• Lutte contre les cancers

  • Analyses économiques et systèmes de soins

  • Leucémie

Cost-Effectiveness of First-Line Ibrutinib versus Third-Line in Patients with Untreated Chronic Lymphocytic Leukemia

Menée dans un contexte américain, cette étude analyse le rapport coût-efficacité de l’ibrutinib dispensé en traitement de première ou de troisième ligne chez des patients atteints d’une leucémie lymphoïde chronique

The ALLIANCE trial found that continuously administered ibrutinib in the first-line setting significantly prolonged progression-free survival compared to a fixed-duration treatment of rituximab and bendamustine in older adults with CLL. In this study, we created a Markov model to assess the cost-effectiveness of ibrutinib in the first-line setting, compared to a strategy of using ibrutinib in the third-line after failure of time-limited bendamustine and venetoclax-based regimens. We estimated transition probabilities from randomized trials using parametric survival modeling. Lifetime direct healthcare costs, quality adjusted life-years (QALYs), and incremental cost-effectiveness ratios (ICERs) were calculated from a US payer perspective. First-line ibrutinib was associated with an improvement of 0.26 QALYs and 0.40 life-years compared to using ibrutinib in the third-line setting.
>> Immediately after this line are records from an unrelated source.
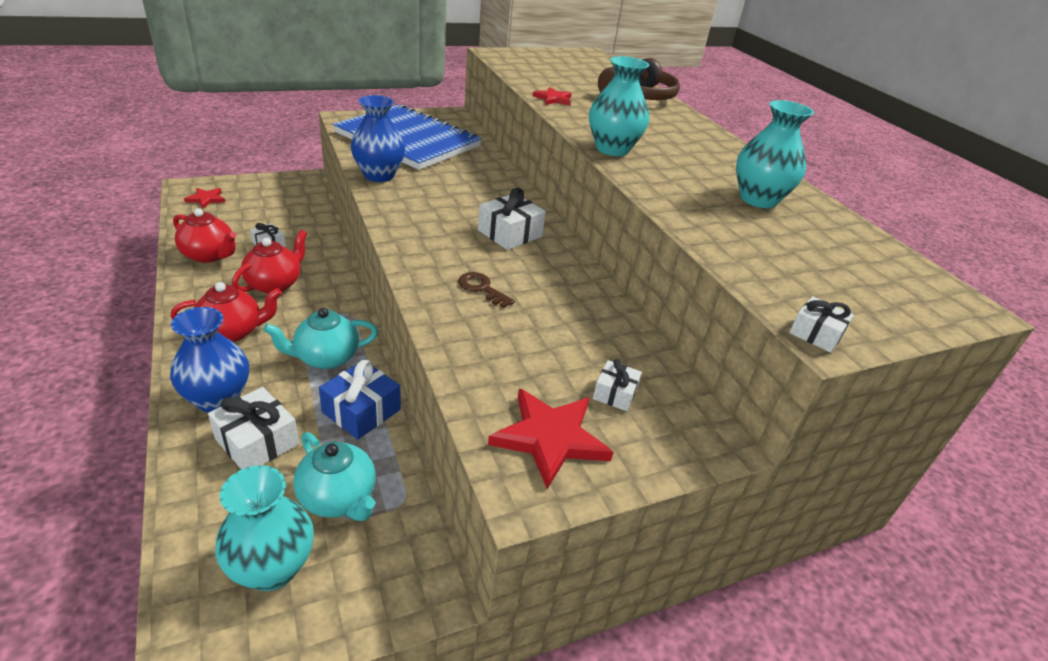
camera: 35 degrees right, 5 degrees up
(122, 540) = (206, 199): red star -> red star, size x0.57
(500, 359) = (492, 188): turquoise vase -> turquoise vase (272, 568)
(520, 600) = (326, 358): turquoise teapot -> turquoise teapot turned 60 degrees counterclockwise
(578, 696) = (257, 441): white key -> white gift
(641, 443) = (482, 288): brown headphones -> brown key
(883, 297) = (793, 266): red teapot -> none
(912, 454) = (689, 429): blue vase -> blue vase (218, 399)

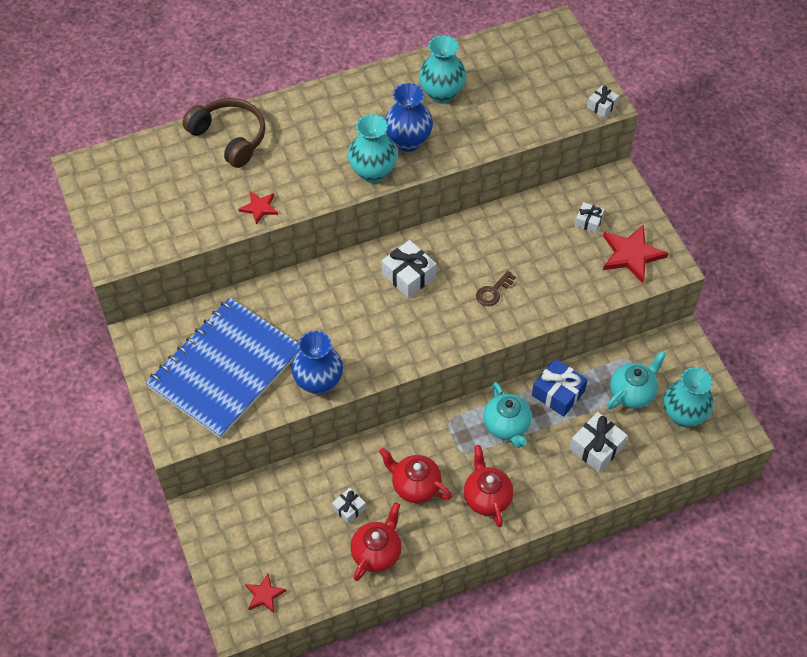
camera: 85 degrees left, 20 degrees up
(218, 399) = (562, 483): blue vase -> blue vase (408, 141)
However, using ibrutinib in the first-line led to significantly higher healthcare costs (incremental cost of $612,700), resulting in an ICER of $2,350,041/QALY. The monthly cost of ibrutinib would need to be decreased by 72% for first-line ibrutinib therapy to be cost-effective at a willingness-to-pay threshold of $150,000/QALY. In a scenario analysis where ibrutinib was used in the second-line in the delayed ibrutinib arm, first-line ibrutinib had an incremental cost of $478,823, an incremental effectiveness of 0.05 QALYs, and an ICER of $9,810,360/QALY when compared to second-line use. These data suggest that first-line ibrutinib for unselected older adults with CLL is unlikely to be cost-effective under current pricing. Delaying ibrutinib for most patients with CLL until later lines of therapy may be a reasonable strategy to limit healthcare costs without compromising clinical outcomes.